39. The method according to claim 34 wherein neutropenia is secondary to malignancy.

40. The method according to claim 39 wherein the malignancy is G-CSF responsive malignancy.

41. A method of promoting myelopoiesis of hematopoietic cell ex vivo comprising administering an effective amount of a CR compound to the hematopoietic cell.

42. The method according to claim 41 wherein the CR compound is CR4, CR11 or CR19.

43. The method according to claim 42 wherein an amount of about 20-50 μM is administered to up to 5 hours.

44. The method according to claim 43 wherein the hematopoietic cell is bone marrow cell or peripheral blood stem cell of a donor.

45. The method according to claim 44 wherein the hematopoietic cell is bone marrow cell or peripheral blood stem cell of a patient in need of autologous bone marrow or peripheral blood stem cell transplant.

46. A method of treating a patient suffering from or at risk of neutropenia, aplastic anemia or aplasia comprising introducing hematopoietic cell to the patient wherein a CR compound has been administered to the cell ex-vivo in an amount effective to promote myelopoiesis.

47. The method according to claim 46 wherein the CR compound is CR4, CR11 or CR 19.

48. The method according to claim 47 wherein the hematopoietic cell is bone marrow cell or peripheral blood stem cell.

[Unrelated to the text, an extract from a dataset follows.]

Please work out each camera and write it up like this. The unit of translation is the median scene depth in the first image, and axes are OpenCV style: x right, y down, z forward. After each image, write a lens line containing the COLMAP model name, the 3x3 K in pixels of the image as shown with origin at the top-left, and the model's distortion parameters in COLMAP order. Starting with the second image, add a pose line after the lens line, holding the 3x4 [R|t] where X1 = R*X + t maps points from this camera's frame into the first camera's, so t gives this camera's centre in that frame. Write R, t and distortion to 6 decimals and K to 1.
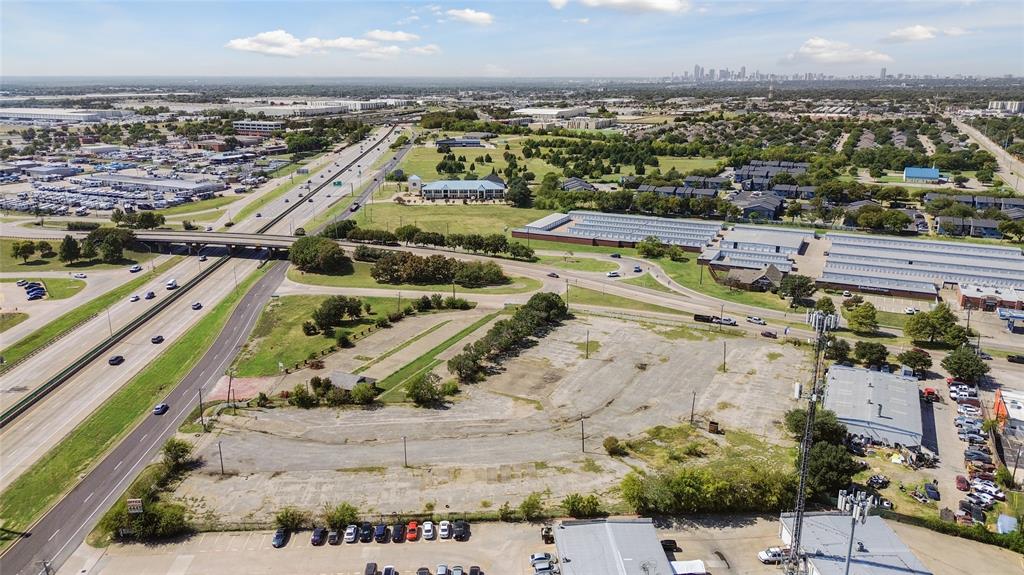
lens RADIAL K [[722.6, 0, 516.0], [0, 722.6, 283.6], [0, 0, 1]] dist [0.081531, -0.105536]
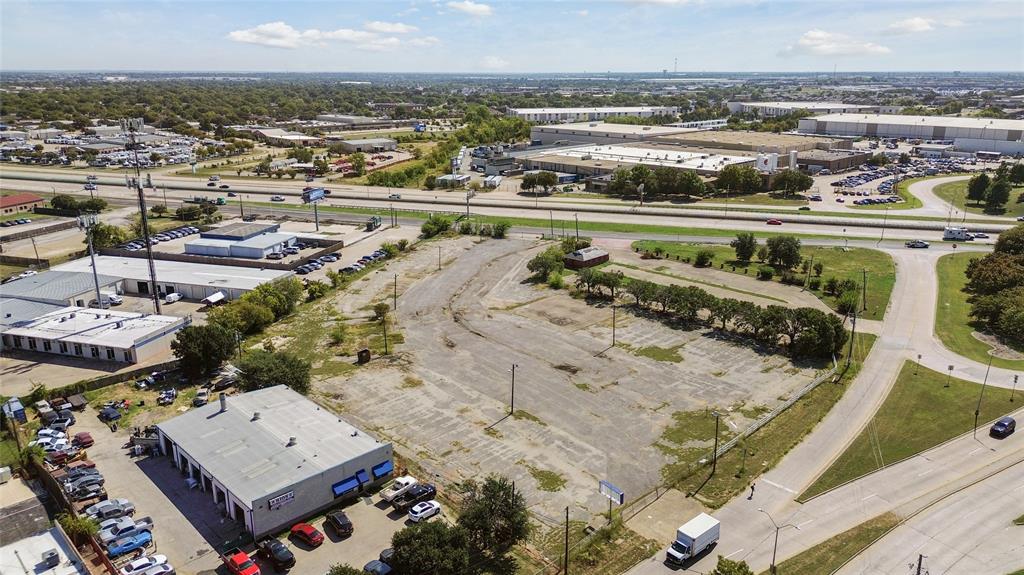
lens RADIAL K [[722.6, 0, 516.0], [0, 722.6, 283.6], [0, 0, 1]] dist [0.081531, -0.105536]
pose [[-0.320397, 0.273693, -0.906883, 0.728705], [-0.254638, 0.897232, 0.360742, -0.179282], [0.912417, 0.346508, -0.217778, 0.985621]]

49. The method according to claim 48 wherein the hematopoietic cell is autologous.

50. A kit comprising a CR compound and instructions for use to promote myelopoiesis.

51. A kit comprising a CR compound and instructions for use to treat neutropenia, aplastic anemia or aplasia.

52. The kit according to claim 50 wherein the CR compound is CR4, CR11 or CR19.

53. The kit according to claim 51 wherein the CR compound is CR4, CR11 or CR19.

54. The kit according to claim 52 comprising instructions to promote myelopoiesis of hematopoietic cell ex-vivo.

55. The kit according to claim 54 further comprising instructions to administer 50 μM of CR4, CR11 or CR19 to the hematopoietic cell for up to about 5 hours.